──────── DOCUMENT EXTRACT
Question

Two water jets are emerging from a vessel at a height of 50 centimeters and 100 centimeters. If their horizontal velocities at the point of ejection are 1 meter/second and 0.5 meters/second respectively, calculate the ratio of their horizontal distances of impact.
A. 1:04 B. 1:234 C. 2:01 D. 1.41:1 E. 3:02

Answer 1

Answer: The correct answer is option (D).

Explanation:

Vertical distance  of first water jet = $y_1=50 cm$

Vertical distance of second water jet = $y_2=100 cm$

Horizontal velocity of first water jet =$u_y_ 1=1 m/s$

Horizontal velocity of second water jet = $u_y_2=0.5 m/s$

Vertical distance of first water jet:

$y_1=(u_y_1)t_1+\frac{1}{2}gt_1^2$

$u_y_1=0,(u_y_1)t_1=0$

$t_1=\sqrt{\frac{2y_1}{g}}$...(1)

Similarly, Vertical distance of second water jet:

$y_2=(u_y_2)t_2+\frac{1}{2}gt_2^2$

$u_y_2=0,(u_y_2)t_2=0$

$t_2=\sqrt{\frac{2y_2}{g}}$...(2)

Horizontal distance of first water jet:

$x_1=(u_x_1)t_1+\frac{1}{2}at_1^2$

There is no acceleration in horizontal direction.

$a=0,at_1^2=0$

$x_1=(u_y_1)t_1$...(3)

Horizontal distance of second water jet:

$x_2=(u_x_2)t_2+\frac{1}{2}at_2^2$

$a=0,at_2^2=0$

$x_2=(u_x_2)t_2$...(4)

On dividing (3) and (4):

$\frac{x_1}{x_2}=\frac{(u_y_1)t_1}{(u_y_2)t_2}$

$\frac{x_1}{x_2}=\frac{u_y_1}{u_y_2}\times\frac{\sqrt{\frac{2y_1}{g}}}{\sqrt{\frac{2y_2}{g}}}}=\frac{u_y_1}{u_y_2}\sqrt{\frac{y_1}{y_2}}$

(from (1) and (2))

$\frac{x_1}{x_2}=\frac{1 m/s}{0.5 m/s}\sqrt{\frac{50 cm}{100 cm}}=1.41:1$

Hence, the correct answer is option (D).
────────────────
──────── GIVEN INFORMATION
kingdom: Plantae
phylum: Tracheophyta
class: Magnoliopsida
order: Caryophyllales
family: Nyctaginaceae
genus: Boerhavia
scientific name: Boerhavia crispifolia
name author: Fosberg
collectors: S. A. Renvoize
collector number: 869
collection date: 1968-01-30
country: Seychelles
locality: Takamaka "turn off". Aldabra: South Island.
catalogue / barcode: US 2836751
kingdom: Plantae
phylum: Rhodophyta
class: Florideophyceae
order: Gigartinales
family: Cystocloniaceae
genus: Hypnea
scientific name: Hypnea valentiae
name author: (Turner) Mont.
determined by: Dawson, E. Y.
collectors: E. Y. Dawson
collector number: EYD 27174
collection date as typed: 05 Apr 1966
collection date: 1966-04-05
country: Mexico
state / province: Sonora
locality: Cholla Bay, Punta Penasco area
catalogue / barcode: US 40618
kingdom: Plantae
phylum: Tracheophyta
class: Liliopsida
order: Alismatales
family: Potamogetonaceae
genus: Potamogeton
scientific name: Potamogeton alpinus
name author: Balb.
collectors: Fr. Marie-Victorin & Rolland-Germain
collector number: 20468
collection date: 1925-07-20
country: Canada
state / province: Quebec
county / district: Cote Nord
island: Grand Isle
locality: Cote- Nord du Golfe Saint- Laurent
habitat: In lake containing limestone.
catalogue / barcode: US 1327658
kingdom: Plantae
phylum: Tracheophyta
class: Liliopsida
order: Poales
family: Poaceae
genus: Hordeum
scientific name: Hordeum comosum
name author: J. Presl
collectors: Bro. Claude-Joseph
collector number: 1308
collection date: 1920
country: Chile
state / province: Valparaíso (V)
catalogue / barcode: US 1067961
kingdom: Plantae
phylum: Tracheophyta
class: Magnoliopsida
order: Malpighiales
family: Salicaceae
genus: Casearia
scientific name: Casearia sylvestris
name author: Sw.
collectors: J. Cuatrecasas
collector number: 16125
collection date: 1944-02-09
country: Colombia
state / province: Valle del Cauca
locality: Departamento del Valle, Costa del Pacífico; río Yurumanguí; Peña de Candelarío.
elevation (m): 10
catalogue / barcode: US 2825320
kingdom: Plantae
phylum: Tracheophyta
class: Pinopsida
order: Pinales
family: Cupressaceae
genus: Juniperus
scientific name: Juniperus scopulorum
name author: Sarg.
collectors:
────────────────
Which answer option does the water-jet problem give as correct, and what ratio does that option state?

Option (D), 1.41:1.